◆ Document section
Pros and Cons of Lifetime Mortgages
The home will need to be sold to repay the loan, unless there is a significant amount of money from a life insurance policy available. Inheritance funds can also be lost due to compounding interest that requires the full home sale to repay interest and principle amount.
The cons are fairly significant as it can be the loss of a family home or beneficiaries’ inheritance. However, the pros are extensive. Cash from any equity release is tax free as it’s classed as a withdrawal of capital from the property. Equity release can be used as the homeowner wishes. Inheritance can be paid out during their lifetime should a child or grandchild suffer financially. For example, the homeowner can help their child buy their first home or send a grandchild to university. It is possible to use the money for property repairs, a once in a lifetime holiday, or to enjoy retirement without any cash worries.
There is a no negative equity guarantee so no other asset, beyond the home, can be claimed by the provider. This protection ensures nothing goes wrong for heirs after their family member dies and they cannot end up owing the equity release provider any more than the value of the home.
Beyond being more comfortable in retirement, homeowners have the option of choosing the product that best fits their needs. They can decide to include an inheritance protection guarantee, customise a loan to suit their financial situation, or find a product that already fits. With choices, tax free cash, and potential flexible repayment, there is little to lose when choosing a lifetime mortgage to finance a homeowner’s retirement.

◆ Task a
Count the rows that contain the string "IAAP", and give only that number.
The rows that come next have no connection to the lifetime mortgage passage.

◆ Supplied material
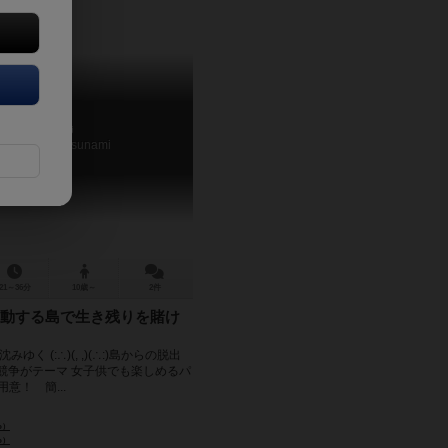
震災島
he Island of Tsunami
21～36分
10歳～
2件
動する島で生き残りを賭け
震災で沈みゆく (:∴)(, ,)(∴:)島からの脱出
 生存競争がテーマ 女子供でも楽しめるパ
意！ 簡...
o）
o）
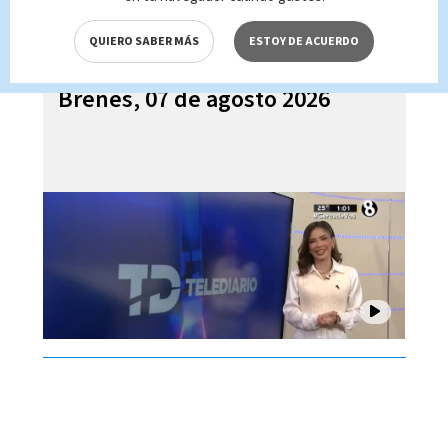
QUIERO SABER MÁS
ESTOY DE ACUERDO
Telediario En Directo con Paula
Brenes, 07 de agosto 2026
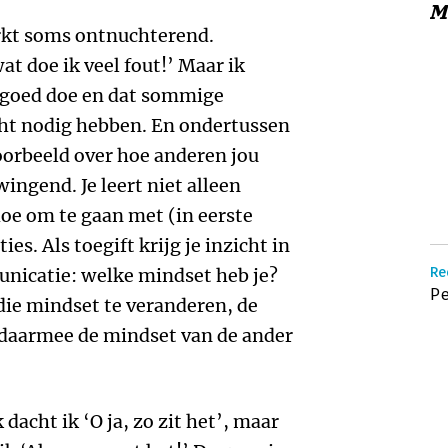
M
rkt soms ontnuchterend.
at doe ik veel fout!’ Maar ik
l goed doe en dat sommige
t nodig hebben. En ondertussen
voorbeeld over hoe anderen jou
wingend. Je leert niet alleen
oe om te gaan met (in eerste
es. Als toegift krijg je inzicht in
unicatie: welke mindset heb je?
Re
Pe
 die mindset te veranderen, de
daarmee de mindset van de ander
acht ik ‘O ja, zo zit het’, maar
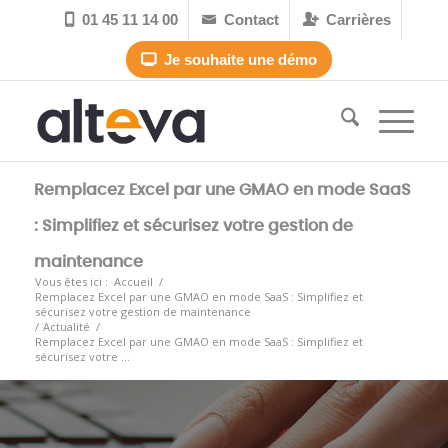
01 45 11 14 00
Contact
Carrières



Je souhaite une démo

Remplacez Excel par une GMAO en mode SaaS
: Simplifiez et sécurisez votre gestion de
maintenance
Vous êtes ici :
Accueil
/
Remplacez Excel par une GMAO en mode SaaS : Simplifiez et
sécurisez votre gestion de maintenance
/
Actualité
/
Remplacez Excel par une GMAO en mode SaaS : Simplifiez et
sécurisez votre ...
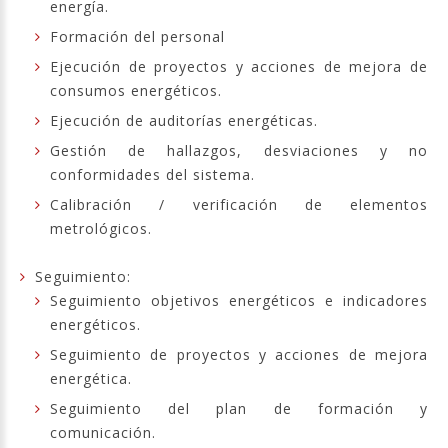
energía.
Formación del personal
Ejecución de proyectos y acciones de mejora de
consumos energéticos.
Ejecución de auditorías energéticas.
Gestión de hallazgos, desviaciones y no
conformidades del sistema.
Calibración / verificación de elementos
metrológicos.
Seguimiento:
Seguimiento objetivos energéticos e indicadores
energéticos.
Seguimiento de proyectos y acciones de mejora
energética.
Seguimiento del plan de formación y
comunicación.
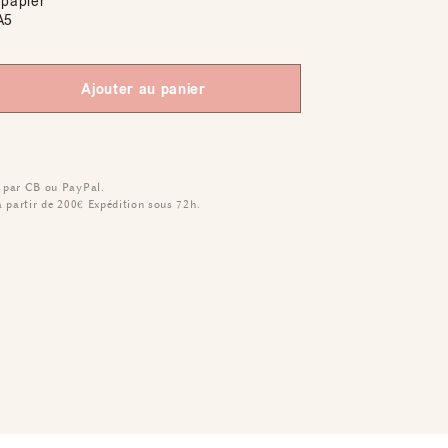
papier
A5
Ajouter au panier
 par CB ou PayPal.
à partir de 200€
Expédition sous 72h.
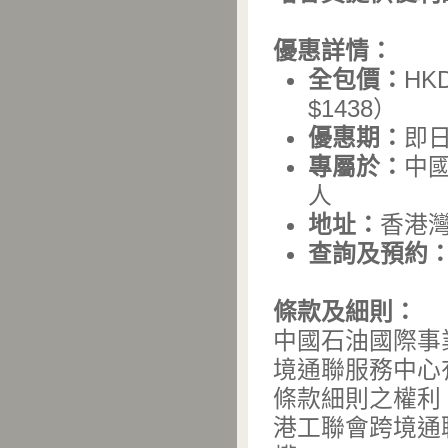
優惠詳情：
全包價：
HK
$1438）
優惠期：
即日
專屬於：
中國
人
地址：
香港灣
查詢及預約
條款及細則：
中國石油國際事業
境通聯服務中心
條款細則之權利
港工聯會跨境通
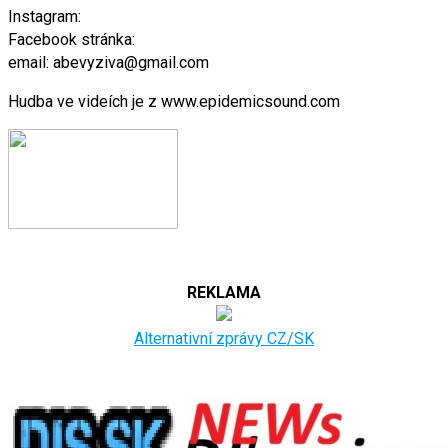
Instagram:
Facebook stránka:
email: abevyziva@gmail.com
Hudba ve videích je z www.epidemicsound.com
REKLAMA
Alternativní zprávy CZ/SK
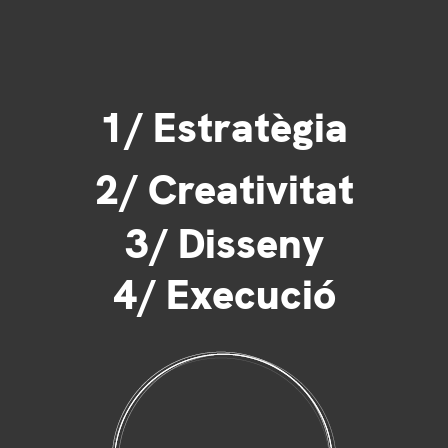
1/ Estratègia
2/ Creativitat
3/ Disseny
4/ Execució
--
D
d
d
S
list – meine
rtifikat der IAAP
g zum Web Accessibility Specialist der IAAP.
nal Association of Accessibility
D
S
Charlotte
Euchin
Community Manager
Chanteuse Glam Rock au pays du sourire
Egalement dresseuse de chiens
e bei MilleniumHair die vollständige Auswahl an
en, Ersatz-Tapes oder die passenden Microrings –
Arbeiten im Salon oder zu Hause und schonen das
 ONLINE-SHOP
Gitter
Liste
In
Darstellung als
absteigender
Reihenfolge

◆ Task b
Copy from the lifetime mortgage passage, word for word, the part that opens with the words containing "There is a no" and closes with "of the home.".

◆ Answer section a
2

◆ Answer section b
There is a no negative equity guarantee so no other asset, beyond the home, can be claimed by the provider. This protection ensures nothing goes wrong for heirs after their family member dies and they cannot end up owing the equity release provider any more than the value of the home.